_Problem to solve_:
Output all of the entries below precisely as written.

Start of Block

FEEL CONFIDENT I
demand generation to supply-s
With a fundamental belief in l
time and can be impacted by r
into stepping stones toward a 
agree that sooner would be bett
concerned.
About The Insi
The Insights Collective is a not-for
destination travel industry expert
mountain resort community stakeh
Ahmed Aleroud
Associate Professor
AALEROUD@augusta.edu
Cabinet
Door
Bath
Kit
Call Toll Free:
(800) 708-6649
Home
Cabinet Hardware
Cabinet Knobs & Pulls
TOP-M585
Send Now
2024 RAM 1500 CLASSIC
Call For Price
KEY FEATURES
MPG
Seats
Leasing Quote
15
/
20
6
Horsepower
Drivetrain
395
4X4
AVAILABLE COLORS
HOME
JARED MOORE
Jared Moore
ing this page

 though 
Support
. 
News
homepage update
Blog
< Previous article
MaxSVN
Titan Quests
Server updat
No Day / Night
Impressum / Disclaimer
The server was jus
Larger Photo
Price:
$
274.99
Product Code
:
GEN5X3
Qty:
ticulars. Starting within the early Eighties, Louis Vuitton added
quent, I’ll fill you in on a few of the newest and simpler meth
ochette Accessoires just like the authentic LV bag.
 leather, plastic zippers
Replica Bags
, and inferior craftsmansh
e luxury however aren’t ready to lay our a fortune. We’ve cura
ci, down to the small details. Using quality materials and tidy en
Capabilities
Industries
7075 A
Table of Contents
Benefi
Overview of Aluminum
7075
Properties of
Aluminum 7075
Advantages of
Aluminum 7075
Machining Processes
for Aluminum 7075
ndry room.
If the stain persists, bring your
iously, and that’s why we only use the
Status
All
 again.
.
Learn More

End of Block

_Exercise result_:
FEEL CONFIDENT I
demand generation to supply-s
With a fundamental belief in l
time and can be impacted by r
into stepping stones toward a 
agree that sooner would be bett
concerned.
About The Insi
The Insights Collective is a not-for
destination travel industry expert
mountain resort community stakeh
Ahmed Aleroud
Associate Professor
AALEROUD@augusta.edu
Cabinet
Door
Bath
Kit
Call Toll Free:
(800) 708-6649
Home
Cabinet Hardware
Cabinet Knobs & Pulls
TOP-M585
Send Now
2024 RAM 1500 CLASSIC
Call For Price
KEY FEATURES
MPG
Seats
Leasing Quote
15
/
20
6
Horsepower
Drivetrain
395
4X4
AVAILABLE COLORS
HOME
JARED MOORE
Jared Moore
ing this page

 though 
Support
. 
News
homepage update
Blog
< Previous article
MaxSVN
Titan Quests
Server updat
No Day / Night
Impressum / Disclaimer
The server was jus
Larger Photo
Price:
$
274.99
Product Code
:
GEN5X3
Qty:
ticulars. Starting within the early Eighties, Louis Vuitton added
quent, I’ll fill you in on a few of the newest and simpler meth
ochette Accessoires just like the authentic LV bag.
 leather, plastic zippers
Replica Bags
, and inferior craftsmansh
e luxury however aren’t ready to lay our a fortune. We’ve cura
ci, down to the small details. Using quality materials and tidy en
Capabilities
Industries
7075 A
Table of Contents
Benefi
Overview of Aluminum
7075
Properties of
Aluminum 7075
Advantages of
Aluminum 7075
Machining Processes
for Aluminum 7075
ndry room.
If the stain persists, bring your
iously, and that’s why we only use the
Status
All
 again.
.
Learn More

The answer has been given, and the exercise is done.